# WRITTEN TASK
Print the lines in the listing below that fall between the line with "route frequently drops" and the line with "dramatically change cost", those two lines included, exactly as they stand and with nothing else.

# RECORD SET
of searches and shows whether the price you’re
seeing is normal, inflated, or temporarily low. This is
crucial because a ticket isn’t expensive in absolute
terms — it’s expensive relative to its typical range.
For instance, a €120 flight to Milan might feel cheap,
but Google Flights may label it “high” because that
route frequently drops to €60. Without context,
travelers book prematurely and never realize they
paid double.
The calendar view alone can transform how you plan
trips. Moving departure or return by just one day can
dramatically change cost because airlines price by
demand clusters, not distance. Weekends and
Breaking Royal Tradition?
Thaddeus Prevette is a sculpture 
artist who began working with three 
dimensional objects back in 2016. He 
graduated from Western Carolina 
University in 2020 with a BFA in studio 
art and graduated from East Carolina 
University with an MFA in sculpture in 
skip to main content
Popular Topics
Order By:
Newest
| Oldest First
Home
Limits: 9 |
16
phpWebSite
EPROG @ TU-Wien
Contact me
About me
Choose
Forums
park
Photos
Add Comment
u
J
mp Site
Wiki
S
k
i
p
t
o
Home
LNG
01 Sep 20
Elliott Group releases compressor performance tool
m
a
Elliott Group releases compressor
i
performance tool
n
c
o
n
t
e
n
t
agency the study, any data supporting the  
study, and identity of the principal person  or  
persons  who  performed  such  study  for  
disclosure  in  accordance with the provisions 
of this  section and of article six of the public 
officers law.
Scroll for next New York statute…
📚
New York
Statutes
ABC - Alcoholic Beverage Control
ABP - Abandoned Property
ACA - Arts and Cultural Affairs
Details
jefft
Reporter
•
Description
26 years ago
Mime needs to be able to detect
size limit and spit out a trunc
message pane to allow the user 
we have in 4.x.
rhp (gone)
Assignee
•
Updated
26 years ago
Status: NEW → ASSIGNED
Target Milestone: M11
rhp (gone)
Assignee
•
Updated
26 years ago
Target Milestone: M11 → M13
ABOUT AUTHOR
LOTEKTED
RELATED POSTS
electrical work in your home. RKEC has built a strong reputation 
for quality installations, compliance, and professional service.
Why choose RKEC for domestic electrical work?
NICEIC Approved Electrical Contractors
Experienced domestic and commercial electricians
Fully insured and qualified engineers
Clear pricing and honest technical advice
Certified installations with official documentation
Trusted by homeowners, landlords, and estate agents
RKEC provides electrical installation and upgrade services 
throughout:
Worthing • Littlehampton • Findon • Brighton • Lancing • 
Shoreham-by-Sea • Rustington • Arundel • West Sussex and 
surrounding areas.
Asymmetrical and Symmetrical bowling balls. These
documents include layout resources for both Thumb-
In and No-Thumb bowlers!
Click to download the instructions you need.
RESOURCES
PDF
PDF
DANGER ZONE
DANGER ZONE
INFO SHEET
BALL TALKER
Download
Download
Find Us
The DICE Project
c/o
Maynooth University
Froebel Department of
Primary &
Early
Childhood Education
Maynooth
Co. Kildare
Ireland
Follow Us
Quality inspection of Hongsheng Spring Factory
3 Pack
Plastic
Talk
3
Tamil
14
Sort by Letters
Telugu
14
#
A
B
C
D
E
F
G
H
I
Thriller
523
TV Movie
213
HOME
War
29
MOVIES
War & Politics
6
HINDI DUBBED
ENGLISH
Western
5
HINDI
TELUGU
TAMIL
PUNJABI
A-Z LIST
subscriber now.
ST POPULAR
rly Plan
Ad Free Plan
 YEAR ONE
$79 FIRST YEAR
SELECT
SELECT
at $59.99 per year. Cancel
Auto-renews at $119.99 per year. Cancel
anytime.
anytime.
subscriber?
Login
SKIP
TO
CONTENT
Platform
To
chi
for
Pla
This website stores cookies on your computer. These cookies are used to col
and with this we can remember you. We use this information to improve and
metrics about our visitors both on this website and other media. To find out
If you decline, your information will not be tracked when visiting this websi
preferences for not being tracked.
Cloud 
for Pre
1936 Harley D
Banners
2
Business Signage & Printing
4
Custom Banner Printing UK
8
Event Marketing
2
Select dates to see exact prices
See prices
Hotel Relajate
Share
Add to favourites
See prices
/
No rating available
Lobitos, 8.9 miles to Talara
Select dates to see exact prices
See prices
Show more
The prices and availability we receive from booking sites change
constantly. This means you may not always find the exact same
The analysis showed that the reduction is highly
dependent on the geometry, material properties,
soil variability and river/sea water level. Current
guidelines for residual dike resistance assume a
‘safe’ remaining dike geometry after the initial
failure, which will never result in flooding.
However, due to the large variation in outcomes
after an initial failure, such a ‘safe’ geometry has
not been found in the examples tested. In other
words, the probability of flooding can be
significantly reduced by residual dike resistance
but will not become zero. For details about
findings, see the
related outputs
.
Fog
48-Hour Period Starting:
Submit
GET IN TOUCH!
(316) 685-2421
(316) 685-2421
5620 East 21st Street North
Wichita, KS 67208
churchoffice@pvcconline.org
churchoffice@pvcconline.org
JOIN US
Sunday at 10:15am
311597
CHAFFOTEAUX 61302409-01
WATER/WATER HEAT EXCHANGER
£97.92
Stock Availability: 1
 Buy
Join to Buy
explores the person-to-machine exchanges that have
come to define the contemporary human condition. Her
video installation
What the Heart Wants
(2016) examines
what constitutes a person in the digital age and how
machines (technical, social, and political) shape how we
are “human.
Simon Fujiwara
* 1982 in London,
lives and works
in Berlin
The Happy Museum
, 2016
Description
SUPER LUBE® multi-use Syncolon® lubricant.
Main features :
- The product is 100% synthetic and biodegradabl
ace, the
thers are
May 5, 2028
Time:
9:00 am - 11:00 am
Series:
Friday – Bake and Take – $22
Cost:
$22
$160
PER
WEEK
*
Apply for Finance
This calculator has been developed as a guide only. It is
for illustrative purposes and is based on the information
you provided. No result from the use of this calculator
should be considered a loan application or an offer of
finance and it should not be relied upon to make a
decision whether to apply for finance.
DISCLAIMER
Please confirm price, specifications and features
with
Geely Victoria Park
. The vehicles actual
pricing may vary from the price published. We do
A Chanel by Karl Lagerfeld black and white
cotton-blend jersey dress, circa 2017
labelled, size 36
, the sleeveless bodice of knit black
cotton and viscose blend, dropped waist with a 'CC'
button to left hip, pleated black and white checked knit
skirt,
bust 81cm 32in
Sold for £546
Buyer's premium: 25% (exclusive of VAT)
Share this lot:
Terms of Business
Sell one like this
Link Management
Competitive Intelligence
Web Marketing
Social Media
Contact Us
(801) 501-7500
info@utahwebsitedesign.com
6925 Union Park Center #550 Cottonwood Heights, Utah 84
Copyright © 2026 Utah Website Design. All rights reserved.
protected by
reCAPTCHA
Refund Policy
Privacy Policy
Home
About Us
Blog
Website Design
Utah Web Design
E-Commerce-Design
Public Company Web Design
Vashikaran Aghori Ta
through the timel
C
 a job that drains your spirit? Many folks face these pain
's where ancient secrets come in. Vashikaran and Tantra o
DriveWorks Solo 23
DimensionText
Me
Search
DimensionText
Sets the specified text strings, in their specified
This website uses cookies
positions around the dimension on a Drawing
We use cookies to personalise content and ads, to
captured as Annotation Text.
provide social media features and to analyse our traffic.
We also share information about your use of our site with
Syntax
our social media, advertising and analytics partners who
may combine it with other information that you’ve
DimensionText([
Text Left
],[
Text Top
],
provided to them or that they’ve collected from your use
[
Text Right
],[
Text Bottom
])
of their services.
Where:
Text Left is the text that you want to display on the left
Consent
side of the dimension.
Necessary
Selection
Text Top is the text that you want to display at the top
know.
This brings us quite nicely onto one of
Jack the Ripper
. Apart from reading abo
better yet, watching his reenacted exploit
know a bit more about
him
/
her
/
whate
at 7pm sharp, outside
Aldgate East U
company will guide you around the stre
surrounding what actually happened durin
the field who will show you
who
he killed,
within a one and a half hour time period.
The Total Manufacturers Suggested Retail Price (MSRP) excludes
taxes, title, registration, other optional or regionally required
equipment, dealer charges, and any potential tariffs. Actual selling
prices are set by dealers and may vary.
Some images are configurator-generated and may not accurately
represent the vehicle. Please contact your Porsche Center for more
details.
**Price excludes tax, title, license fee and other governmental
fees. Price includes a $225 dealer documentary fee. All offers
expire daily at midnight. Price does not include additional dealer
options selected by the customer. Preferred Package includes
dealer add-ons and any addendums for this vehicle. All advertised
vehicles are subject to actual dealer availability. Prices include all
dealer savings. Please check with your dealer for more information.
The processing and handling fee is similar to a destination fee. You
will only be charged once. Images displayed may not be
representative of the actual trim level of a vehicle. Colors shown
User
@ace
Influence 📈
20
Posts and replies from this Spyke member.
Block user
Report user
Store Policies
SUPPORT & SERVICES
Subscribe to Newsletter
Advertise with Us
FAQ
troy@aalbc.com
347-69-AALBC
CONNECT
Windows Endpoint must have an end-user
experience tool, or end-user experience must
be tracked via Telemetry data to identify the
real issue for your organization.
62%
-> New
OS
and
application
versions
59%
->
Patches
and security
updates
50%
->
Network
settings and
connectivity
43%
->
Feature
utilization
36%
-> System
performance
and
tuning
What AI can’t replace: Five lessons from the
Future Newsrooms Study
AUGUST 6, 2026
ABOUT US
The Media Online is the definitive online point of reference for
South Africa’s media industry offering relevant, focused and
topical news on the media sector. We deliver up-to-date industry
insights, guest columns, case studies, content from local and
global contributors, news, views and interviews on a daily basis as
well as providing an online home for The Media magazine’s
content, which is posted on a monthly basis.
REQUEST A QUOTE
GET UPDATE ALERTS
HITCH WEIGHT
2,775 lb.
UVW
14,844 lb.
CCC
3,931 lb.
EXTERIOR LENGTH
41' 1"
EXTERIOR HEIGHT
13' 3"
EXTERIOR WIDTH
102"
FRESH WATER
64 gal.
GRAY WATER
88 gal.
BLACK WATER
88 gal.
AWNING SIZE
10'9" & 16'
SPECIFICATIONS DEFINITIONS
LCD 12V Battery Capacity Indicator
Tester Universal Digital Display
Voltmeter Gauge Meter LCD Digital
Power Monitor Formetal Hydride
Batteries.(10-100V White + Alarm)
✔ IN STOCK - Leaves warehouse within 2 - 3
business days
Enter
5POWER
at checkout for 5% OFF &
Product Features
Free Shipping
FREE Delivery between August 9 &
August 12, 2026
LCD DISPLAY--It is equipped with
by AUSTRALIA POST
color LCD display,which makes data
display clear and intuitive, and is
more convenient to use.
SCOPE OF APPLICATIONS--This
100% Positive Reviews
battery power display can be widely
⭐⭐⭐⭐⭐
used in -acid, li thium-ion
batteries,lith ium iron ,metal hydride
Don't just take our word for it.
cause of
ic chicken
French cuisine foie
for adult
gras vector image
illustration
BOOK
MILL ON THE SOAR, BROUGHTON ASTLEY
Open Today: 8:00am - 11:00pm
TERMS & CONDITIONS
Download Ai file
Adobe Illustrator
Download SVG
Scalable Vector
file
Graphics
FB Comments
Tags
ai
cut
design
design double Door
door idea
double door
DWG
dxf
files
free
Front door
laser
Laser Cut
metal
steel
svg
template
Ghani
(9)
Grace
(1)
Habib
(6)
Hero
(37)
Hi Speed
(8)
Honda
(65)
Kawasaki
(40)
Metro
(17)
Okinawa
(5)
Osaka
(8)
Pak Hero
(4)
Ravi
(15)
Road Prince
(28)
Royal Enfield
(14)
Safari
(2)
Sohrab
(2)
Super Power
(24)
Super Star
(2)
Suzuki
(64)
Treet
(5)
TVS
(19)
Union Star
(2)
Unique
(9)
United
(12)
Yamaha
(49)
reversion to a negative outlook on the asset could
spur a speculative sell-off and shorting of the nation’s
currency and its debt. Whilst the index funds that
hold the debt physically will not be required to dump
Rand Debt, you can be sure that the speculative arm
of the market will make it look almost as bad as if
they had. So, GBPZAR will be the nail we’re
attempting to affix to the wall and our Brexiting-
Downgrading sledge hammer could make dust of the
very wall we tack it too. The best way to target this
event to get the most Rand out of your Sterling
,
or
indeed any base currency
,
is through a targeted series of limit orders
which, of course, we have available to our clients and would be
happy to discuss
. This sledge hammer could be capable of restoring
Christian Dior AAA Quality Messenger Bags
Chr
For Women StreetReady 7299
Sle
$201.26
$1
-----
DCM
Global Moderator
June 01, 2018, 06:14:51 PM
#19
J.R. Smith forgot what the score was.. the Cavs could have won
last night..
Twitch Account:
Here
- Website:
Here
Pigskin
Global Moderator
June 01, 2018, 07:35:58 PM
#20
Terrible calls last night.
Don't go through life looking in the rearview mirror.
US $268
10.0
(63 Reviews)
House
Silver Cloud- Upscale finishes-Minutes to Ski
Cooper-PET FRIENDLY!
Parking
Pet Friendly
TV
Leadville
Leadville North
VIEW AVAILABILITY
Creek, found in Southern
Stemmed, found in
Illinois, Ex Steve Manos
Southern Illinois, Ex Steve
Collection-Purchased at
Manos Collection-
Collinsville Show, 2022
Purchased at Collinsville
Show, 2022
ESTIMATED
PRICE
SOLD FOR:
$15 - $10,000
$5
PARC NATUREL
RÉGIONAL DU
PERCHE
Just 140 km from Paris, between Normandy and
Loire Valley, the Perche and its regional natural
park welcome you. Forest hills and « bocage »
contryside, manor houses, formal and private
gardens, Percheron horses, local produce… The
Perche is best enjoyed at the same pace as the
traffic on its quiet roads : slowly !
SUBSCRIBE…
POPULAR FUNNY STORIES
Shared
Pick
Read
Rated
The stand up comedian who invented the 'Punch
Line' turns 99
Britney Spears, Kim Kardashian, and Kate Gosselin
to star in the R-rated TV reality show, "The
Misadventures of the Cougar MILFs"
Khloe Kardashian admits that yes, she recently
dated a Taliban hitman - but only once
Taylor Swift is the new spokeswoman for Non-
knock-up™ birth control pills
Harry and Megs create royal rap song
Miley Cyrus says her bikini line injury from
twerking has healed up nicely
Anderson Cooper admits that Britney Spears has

# PROBLEM SOLUTION
route frequently drops to €60. Without context,
travelers book prematurely and never realize they
paid double.
The calendar view alone can transform how you plan
trips. Moving departure or return by just one day can
dramatically change cost because airlines price by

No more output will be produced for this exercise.